**Brief a:** Repeat word for word the part of the patch announcement below that opens with the words containing "As a side note, this" and closes with "and set MODULE_DEVICE_TABLE().".

I had posted an RFC v1 earlier today, thinking I really needed to
request comments, lacking much experience with ACPI drivers. But having
spent all day reworking this driver, and then testing and debugging it
in a variety of circumstances, I feel fairly confident that it works
well, so this is now the real thing. Please review! Here's a little
screencast showing it in action: 
https://data.zx2c4.com/vmgenid-appears-to-work.gif

As a side note, this series intentionally does _not_ focus on
notification of these events to userspace or to other kernel consumers.
Since these VM fork detection events first need to hit the RNG, we can
later talk about what sorts of notifications or mmap'd counters the RNG
should be making accessible to elsewhere. But that's a different sort of
project and ties into a lot of more complicated concerns beyond this
more basic patchset. So hopefully we can keep the discussion rather
focused here to this ACPI business.

Changes v1->v2:
- [Ard] Correct value of MODULE_LICENSE().
- [Ard] Use ordinary memory accesses instead of memcpy_fromio.
- [Ard] Make module a tristate and set MODULE_DEVICE_TABLE().
- [Ard] Free buffer after using.
- Use { } instead of { "", 0 }.
- Clean up interface into RNG.
- Minimize ACPI driver a bit.

In addition to the usual suspects, I'm CCing the original team from
Amazon who proposed this last year and the QEMU developers who added it
there, as well as the kernel Hyper-V maintainers, since this is
technically a Microsoft-proposed thing, though QEMU now implements it.

(Listing taken from a dataset)
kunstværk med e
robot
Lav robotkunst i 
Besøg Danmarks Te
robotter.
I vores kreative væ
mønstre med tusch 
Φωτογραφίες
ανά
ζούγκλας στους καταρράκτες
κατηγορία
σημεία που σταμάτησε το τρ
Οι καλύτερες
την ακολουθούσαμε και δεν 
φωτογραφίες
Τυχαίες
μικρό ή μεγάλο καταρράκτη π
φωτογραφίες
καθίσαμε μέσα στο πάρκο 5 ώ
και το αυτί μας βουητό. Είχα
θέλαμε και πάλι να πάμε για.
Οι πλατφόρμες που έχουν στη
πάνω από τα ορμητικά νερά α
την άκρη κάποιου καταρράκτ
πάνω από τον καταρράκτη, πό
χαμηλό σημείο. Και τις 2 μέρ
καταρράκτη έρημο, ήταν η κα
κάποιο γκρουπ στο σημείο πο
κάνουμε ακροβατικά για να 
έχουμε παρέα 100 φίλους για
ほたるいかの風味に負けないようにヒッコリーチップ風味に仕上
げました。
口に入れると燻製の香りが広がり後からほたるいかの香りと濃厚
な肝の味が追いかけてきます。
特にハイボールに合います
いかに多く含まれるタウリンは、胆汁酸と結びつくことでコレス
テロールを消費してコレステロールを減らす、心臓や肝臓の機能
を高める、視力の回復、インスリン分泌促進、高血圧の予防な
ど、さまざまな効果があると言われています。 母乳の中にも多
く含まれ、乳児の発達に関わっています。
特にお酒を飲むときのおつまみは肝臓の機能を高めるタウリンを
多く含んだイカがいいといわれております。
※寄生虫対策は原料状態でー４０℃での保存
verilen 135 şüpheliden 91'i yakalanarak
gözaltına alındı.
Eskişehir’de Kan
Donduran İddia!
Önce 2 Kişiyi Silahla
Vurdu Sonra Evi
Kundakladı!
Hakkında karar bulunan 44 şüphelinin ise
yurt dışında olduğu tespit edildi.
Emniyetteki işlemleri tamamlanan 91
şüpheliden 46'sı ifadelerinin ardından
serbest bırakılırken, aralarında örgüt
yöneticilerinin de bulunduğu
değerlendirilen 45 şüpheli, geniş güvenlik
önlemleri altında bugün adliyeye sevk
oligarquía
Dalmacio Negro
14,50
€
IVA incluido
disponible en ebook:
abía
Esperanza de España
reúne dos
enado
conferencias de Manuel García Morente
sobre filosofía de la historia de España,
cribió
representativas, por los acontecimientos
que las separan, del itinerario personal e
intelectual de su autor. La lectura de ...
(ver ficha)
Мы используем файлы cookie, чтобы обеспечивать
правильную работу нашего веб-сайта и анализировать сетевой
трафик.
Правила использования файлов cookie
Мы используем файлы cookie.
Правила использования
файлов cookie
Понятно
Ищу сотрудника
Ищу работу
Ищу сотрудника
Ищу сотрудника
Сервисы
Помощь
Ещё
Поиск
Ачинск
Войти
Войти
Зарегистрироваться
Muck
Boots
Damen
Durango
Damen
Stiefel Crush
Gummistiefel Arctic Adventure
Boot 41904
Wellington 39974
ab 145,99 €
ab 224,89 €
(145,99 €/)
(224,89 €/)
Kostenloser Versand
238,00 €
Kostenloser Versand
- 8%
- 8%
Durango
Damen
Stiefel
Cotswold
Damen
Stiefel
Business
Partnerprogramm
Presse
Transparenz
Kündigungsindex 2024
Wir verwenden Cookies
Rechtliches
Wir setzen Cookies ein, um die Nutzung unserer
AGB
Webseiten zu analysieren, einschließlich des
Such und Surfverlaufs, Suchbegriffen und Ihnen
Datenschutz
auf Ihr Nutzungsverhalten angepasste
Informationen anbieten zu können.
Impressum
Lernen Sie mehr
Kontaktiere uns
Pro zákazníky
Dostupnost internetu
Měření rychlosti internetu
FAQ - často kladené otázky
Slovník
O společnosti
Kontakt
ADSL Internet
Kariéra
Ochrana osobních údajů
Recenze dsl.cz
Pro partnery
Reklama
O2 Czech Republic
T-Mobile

**Brief b:** Reproduce exactly the lines of the listing above, from its first line through the line containing "πάνω από τα ορμητικά νερά α", with both ends included.

**Problem solution a:**
As a side note, this series intentionally does _not_ focus on
notification of these events to userspace or to other kernel consumers.
Since these VM fork detection events first need to hit the RNG, we can
later talk about what sorts of notifications or mmap'd counters the RNG
should be making accessible to elsewhere. But that's a different sort of
project and ties into a lot of more complicated concerns beyond this
more basic patchset. So hopefully we can keep the discussion rather
focused here to this ACPI business.

Changes v1->v2:
- [Ard] Correct value of MODULE_LICENSE().
- [Ard] Use ordinary memory accesses instead of memcpy_fromio.
- [Ard] Make module a tristate and set MODULE_DEVICE_TABLE().

**Problem solution b:**
kunstværk med e
robot
Lav robotkunst i 
Besøg Danmarks Te
robotter.
I vores kreative væ
mønstre med tusch 
Φωτογραφίες
ανά
ζούγκλας στους καταρράκτες
κατηγορία
σημεία που σταμάτησε το τρ
Οι καλύτερες
την ακολουθούσαμε και δεν 
φωτογραφίες
Τυχαίες
μικρό ή μεγάλο καταρράκτη π
φωτογραφίες
καθίσαμε μέσα στο πάρκο 5 ώ
και το αυτί μας βουητό. Είχα
θέλαμε και πάλι να πάμε για.
Οι πλατφόρμες που έχουν στη
πάνω από τα ορμητικά νερά α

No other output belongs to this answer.